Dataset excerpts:
_ _ _ _ _ _ _

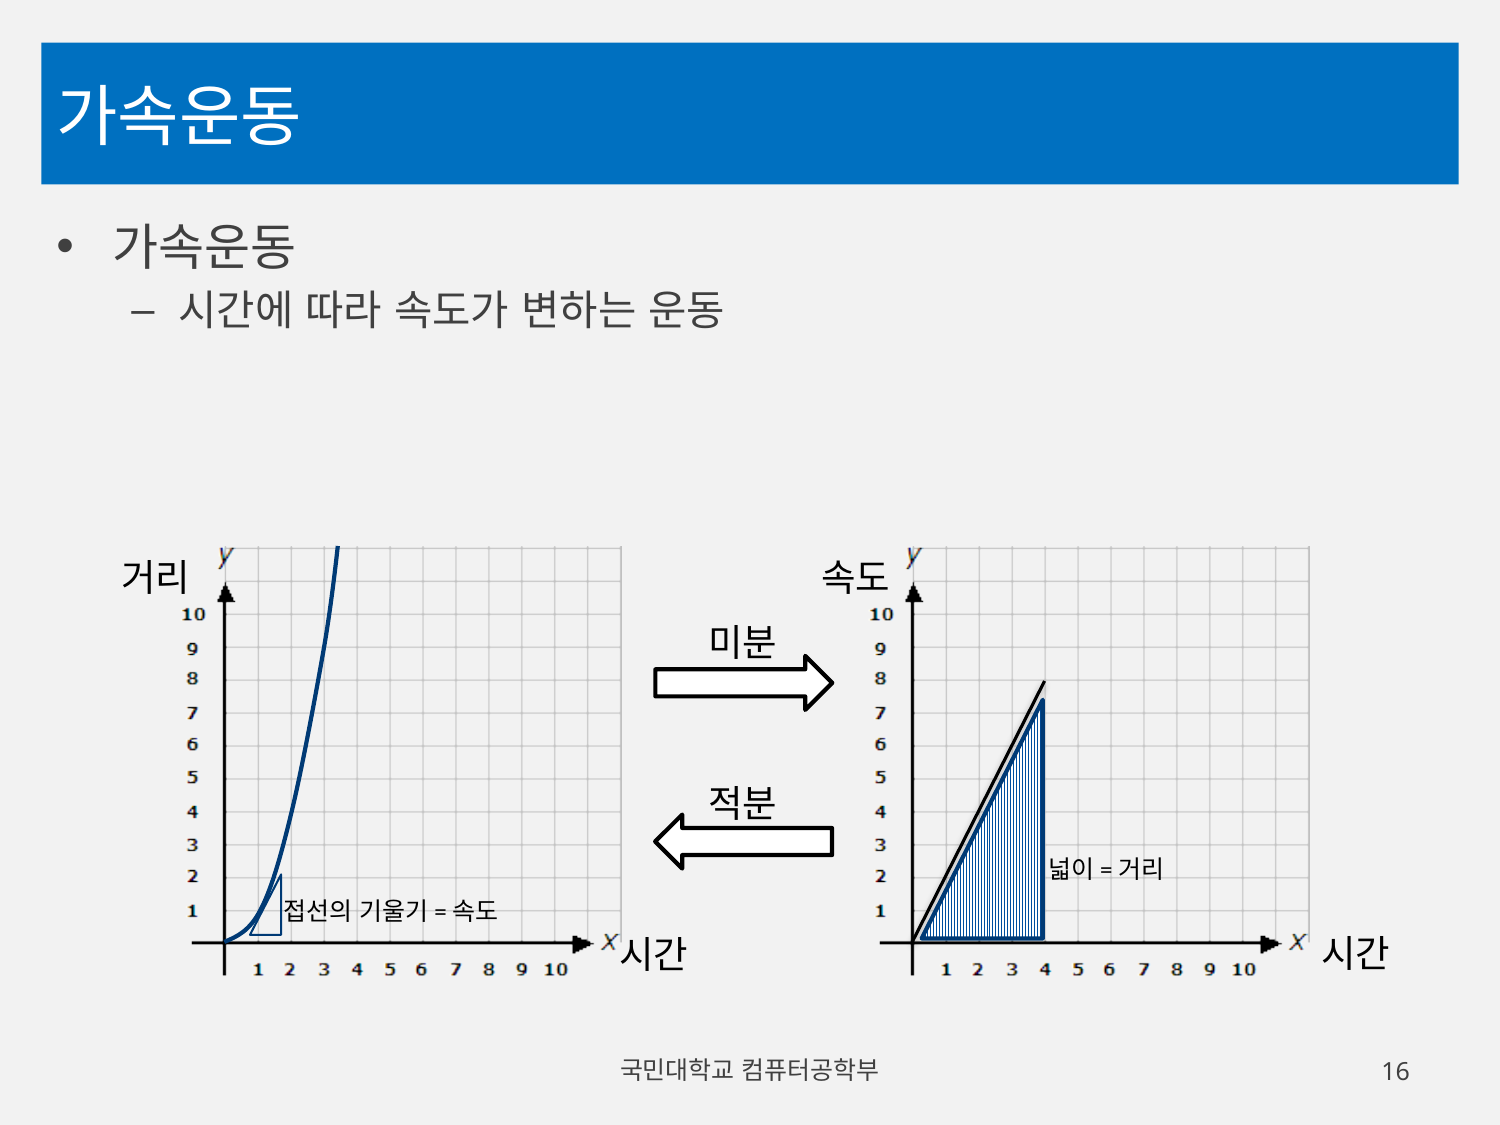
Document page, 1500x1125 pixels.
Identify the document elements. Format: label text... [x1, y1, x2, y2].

text_box 속도 [806, 546, 844, 606]
slide_number 16 [1074, 1042, 1425, 1103]
text_box 시간 [627, 923, 711, 984]
picture [846, 545, 1310, 989]
text_box 미분 [693, 612, 800, 672]
title 가속운동 [41, 42, 1459, 185]
footer 국민대학교 컴퓨터공학부 [466, 1042, 1034, 1103]
text_box 거리 [106, 546, 157, 606]
text_box 시간 [1313, 922, 1413, 983]
picture [159, 545, 623, 989]
text_box 적분 [693, 772, 800, 833]
text_box [653, 653, 835, 712]
text_box [653, 812, 835, 871]
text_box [911, 680, 1045, 943]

_ _ _ _ _ _ _

- **Exercise**
Starting from the line that contains "Identify the document", reproduce each line of the data exactly through the last one.

- **Task solution**
Identify the document elements. Format: label text... [x1, y1, x2, y2].

text_box 속도 [806, 546, 844, 606]
slide_number 16 [1074, 1042, 1425, 1103]
text_box 시간 [627, 923, 711, 984]
picture [846, 545, 1310, 989]
text_box 미분 [693, 612, 800, 672]
title 가속운동 [41, 42, 1459, 185]
footer 국민대학교 컴퓨터공학부 [466, 1042, 1034, 1103]
text_box 거리 [106, 546, 157, 606]
text_box 시간 [1313, 922, 1413, 983]
picture [159, 545, 623, 989]
text_box 적분 [693, 772, 800, 833]
text_box [653, 653, 835, 712]
text_box [653, 812, 835, 871]
text_box [911, 680, 1045, 943]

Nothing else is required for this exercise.